(収集データ)

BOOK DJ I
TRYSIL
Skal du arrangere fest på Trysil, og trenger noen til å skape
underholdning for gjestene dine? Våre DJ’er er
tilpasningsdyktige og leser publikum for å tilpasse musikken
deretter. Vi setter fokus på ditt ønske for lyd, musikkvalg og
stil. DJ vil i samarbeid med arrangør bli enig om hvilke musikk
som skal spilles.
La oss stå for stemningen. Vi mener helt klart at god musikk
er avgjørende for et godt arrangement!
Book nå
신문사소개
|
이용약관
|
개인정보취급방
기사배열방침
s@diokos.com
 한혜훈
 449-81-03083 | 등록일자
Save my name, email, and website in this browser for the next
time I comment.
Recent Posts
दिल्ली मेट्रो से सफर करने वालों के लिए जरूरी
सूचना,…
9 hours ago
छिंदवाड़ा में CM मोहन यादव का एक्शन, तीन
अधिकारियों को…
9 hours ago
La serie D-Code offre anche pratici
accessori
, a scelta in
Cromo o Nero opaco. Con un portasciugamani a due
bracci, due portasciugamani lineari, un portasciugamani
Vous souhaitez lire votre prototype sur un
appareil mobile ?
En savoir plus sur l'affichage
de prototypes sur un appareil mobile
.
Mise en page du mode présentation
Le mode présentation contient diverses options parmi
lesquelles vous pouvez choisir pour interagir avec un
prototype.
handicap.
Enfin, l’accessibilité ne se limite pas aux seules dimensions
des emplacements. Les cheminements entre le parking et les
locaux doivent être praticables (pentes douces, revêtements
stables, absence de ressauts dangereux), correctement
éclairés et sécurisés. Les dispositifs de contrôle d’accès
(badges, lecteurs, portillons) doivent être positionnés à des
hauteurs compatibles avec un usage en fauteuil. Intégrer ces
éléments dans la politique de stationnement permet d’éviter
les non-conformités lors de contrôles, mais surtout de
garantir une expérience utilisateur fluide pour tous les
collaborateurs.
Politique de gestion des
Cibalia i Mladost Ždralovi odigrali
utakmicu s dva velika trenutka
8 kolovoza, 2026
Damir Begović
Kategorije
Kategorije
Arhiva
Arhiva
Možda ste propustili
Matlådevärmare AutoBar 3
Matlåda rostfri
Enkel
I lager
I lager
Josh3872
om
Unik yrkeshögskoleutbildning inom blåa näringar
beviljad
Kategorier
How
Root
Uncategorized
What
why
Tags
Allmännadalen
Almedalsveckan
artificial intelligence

§ 課題
項目の冒頭から始まり「bracci, due portasciugamani」を含む行で終わる範囲を、両端の行も含めて一字も変えずに書き写せ。

§ 演習結果
BOOK DJ I
TRYSIL
Skal du arrangere fest på Trysil, og trenger noen til å skape
underholdning for gjestene dine? Våre DJ’er er
tilpasningsdyktige og leser publikum for å tilpasse musikken
deretter. Vi setter fokus på ditt ønske for lyd, musikkvalg og
stil. DJ vil i samarbeid med arrangør bli enig om hvilke musikk
som skal spilles.
La oss stå for stemningen. Vi mener helt klart at god musikk
er avgjørende for et godt arrangement!
Book nå
신문사소개
|
이용약관
|
개인정보취급방
기사배열방침
s@diokos.com
 한혜훈
 449-81-03083 | 등록일자
Save my name, email, and website in this browser for the next
time I comment.
Recent Posts
दिल्ली मेट्रो से सफर करने वालों के लिए जरूरी
सूचना,…
9 hours ago
छिंदवाड़ा में CM मोहन यादव का एक्शन, तीन
अधिकारियों को…
9 hours ago
La serie D-Code offre anche pratici
accessori
, a scelta in
Cromo o Nero opaco. Con un portasciugamani a due
bracci, due portasciugamani lineari, un portasciugamani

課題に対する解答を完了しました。